• **TEXT FOR ANALYSIS**:
Start of Block

How to Return and Check Errors in Go

In Go, functions return errors as a second (or final) return value, and you must explicitly check them using `if err != nil` before proceeding.

In Go, functions return errors as a second (or final) return value, and you must explicitly check them using if err != nil before proceeding. Ignoring an error is a compile-time error unless you intentionally assign it to the blank identifier _.

Here is the standard pattern for defining a function that returns an error and the caller handling it:

// Define a function that returns a value and an error
func Divide(a, b float64) (float64, error) {
    if b == 0 {
        return 0, fmt.Errorf("division by zero")
    }
    return a / b, nil
}

func main() {
    result, err := Divide(10, 0)
    
    // Always check the error immediately
    if err != nil {
        // Handle the error: log, return, or panic depending on context
        fmt.Printf("Error occurred: %v\n", err)
        return // Stop execution if the error is fatal
    }

    // Safe to use result only if err is nil
    fmt.Printf("Result: %v\n", result)
}

For I/O operations or library calls, you often chain error checks. If you need to wrap an error to add context (Go 1.13+), use fmt.Errorf with the %w verb:

func ReadConfig(path string) error {
    data, err := os.ReadFile(path)
    if err != nil {
        // Wrap the original error with context
        return fmt.Errorf("failed to read config file %s: %w", path, err)
    }
    
    // Process data...
    return nil
}

Key practices to remember:

  1. Check immediately: Do not defer error checking until the end of a function; handle it right after the call to prevent using invalid data.
  2. Return early: If an error occurs, return immediately from the function to avoid deep nesting of if/else blocks.
  3. Use errors.Is and errors.As: When checking for specific error types or sentinel errors, use these standard library functions instead of comparing error strings or types directly.
if errors.Is(err, os.ErrNotExist) {
    // Handle specific "file not found" case
}

This explicit error handling model forces developers to acknowledge failure cases, making Go applications more robust and predictable compared to languages that rely on exceptions.

End of Block

Saved data entries:
Start of Block

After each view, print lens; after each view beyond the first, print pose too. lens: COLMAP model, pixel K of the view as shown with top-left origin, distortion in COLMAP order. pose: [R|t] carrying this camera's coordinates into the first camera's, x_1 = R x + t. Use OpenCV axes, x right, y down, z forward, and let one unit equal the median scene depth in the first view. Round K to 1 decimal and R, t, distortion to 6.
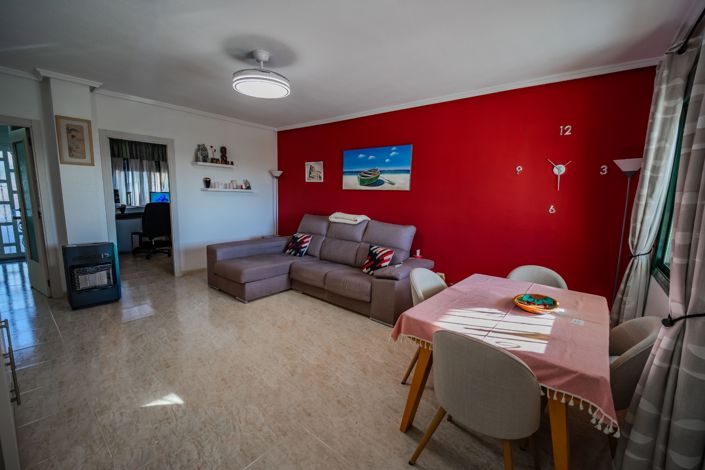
lens RADIAL K [[291.3, 0, 350.6], [0, 291.3, 235.8], [0, 0, 1]] dist [0.021173, -0.027823]
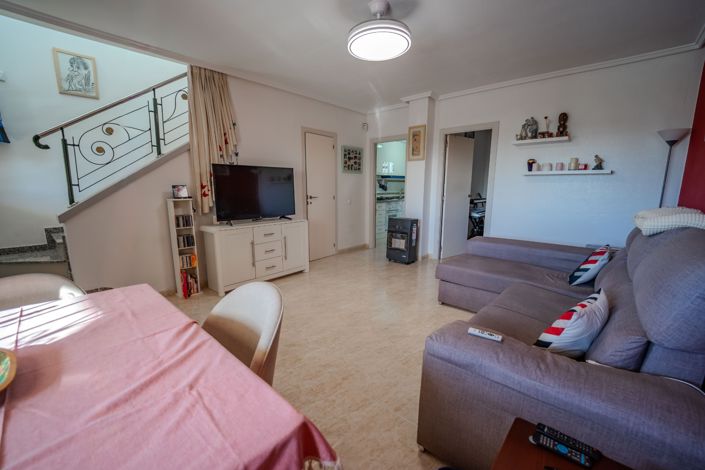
lens RADIAL K [[289.7, 0, 341.3], [0, 289.7, 236.4], [0, 0, 1]] dist [0.001771, 0.000033]
pose [[-0.050354, 0.136757, -0.989324, 0.399325], [-0.146084, 0.978918, 0.142753, -0.033002], [0.987990, 0.151712, -0.029314, 0.630613]]
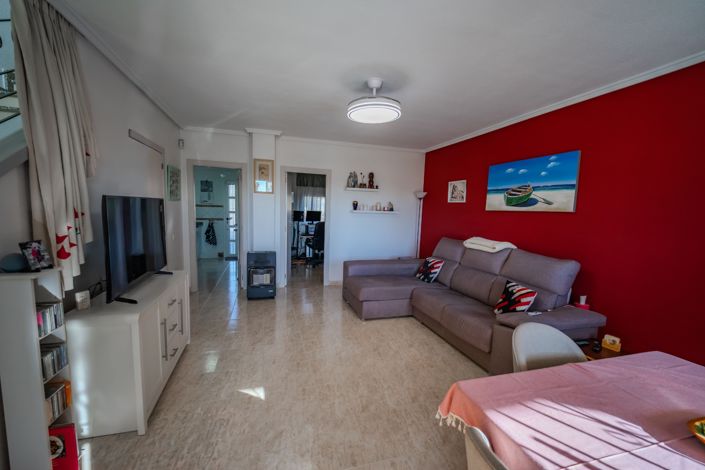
lens RADIAL K [[291.8, 0, 352.5], [0, 291.8, 235.0], [0, 0, 1]] dist [0.001555, -0.000360]
pose [[0.829623, 0.043599, -0.556619, 0.147300], [-0.084498, 0.995268, -0.047984, -0.016371], [0.551893, 0.086842, 0.829381, 0.092959]]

End of Block

• **WORK ORDER**: In the text on Go error handling, reproduce word for word the passage starting at "This explicit error" and ending at "rely on exceptions.".

• **SOLUTION TO THE EXERCISE**:
This explicit error handling model forces developers to acknowledge failure cases, making Go applications more robust and predictable compared to languages that rely on exceptions.